Saved entries:
Content starts
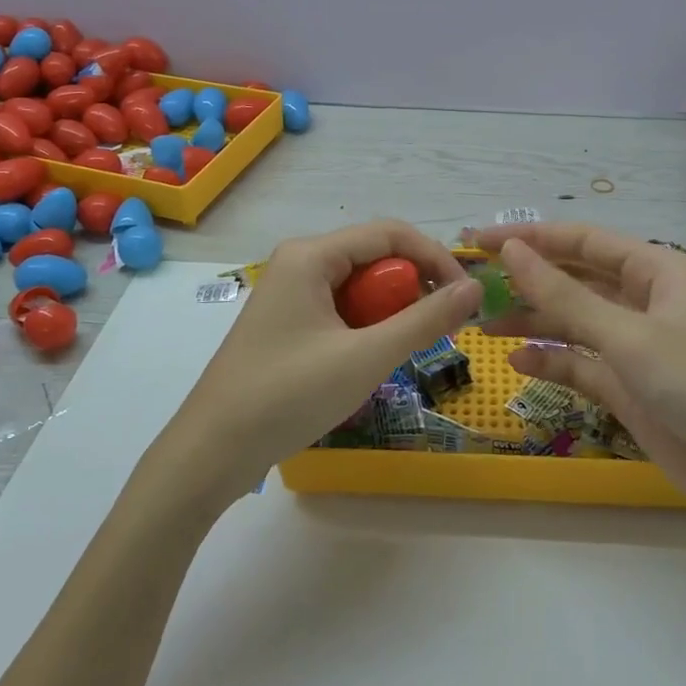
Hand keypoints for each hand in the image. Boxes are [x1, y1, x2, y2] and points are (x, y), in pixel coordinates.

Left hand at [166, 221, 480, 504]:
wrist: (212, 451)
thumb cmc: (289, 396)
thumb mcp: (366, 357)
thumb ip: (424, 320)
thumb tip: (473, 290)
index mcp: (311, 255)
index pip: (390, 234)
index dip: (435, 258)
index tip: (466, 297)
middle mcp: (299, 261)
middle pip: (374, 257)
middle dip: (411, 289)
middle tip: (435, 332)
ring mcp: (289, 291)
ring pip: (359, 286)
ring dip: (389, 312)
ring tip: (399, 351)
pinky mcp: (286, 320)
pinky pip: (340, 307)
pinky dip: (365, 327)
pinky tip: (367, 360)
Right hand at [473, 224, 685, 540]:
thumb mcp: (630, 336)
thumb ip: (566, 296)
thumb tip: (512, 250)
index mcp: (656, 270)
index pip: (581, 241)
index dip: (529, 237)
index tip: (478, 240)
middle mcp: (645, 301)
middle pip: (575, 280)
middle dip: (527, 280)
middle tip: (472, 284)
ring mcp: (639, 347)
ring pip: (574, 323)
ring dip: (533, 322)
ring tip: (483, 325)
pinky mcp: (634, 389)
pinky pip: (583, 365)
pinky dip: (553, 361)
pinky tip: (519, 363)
Content ends
Content starts
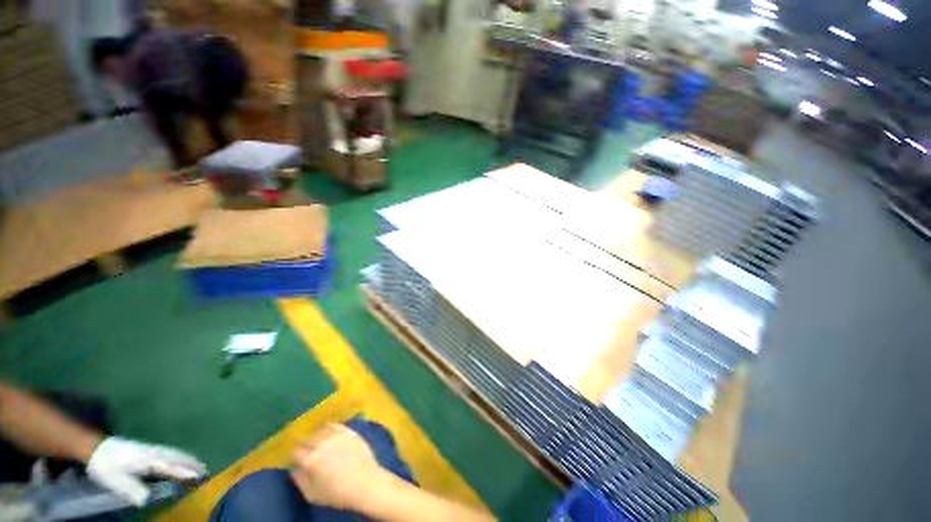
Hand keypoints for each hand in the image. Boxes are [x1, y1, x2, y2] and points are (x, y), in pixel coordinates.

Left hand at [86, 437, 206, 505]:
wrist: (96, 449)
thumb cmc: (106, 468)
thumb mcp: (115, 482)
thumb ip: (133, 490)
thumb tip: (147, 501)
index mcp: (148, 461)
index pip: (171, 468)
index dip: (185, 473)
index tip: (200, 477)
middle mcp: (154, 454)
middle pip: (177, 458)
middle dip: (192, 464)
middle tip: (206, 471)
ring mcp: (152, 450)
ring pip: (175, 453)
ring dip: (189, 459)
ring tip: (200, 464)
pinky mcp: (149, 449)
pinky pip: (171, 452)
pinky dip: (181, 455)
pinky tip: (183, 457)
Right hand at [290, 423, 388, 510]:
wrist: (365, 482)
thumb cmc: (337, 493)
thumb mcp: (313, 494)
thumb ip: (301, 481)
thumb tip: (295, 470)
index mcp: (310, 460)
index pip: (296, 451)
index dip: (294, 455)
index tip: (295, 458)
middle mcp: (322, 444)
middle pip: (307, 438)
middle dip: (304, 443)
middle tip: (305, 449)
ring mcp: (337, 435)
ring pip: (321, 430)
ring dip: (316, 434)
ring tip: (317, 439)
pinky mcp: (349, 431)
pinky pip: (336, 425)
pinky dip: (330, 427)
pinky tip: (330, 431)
Content ends
Content starts
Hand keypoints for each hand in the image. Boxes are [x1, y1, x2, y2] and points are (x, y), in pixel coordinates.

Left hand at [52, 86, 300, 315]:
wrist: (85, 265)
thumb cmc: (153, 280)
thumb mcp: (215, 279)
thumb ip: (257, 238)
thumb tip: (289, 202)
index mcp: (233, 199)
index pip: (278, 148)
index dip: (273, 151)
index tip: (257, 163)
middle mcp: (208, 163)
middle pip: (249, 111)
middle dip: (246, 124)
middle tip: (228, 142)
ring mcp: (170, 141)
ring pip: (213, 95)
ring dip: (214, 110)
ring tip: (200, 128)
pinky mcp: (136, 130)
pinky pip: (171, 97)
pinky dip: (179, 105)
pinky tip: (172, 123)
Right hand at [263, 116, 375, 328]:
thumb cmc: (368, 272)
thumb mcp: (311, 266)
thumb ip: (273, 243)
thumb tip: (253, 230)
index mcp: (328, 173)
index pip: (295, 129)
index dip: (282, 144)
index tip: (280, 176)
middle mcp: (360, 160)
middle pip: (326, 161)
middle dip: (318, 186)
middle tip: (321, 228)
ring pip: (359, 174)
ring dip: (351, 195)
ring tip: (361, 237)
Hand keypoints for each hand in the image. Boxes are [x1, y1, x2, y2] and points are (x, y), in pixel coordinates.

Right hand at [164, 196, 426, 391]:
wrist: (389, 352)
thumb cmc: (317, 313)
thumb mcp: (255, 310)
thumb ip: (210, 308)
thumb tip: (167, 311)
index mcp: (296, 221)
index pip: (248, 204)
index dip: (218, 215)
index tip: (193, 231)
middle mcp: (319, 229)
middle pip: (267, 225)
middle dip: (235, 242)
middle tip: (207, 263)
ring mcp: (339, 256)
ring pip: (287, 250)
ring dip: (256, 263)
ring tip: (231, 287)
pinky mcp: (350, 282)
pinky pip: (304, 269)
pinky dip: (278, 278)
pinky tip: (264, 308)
Content ends
What to work on
Copy out the lines above exactly, beginning at the one that contains "index tip: (466, 297)" and ending at the one that contains "pinky tip: (367, 360)".

Reply to the exercise
index tip: (466, 297)
middle mcp: (299, 261)
middle pip: (374, 257)
middle dip: (411, 289)
middle tip: (435, 332)
ring mcp: (289, 291)
ring pip: (359, 286)
ring dip: (389, 312)
ring tip: (399, 351)
pinky mcp: (286, 320)
pinky pip: (340, 307)
pinky dip: (365, 327)
pinky tip: (367, 360)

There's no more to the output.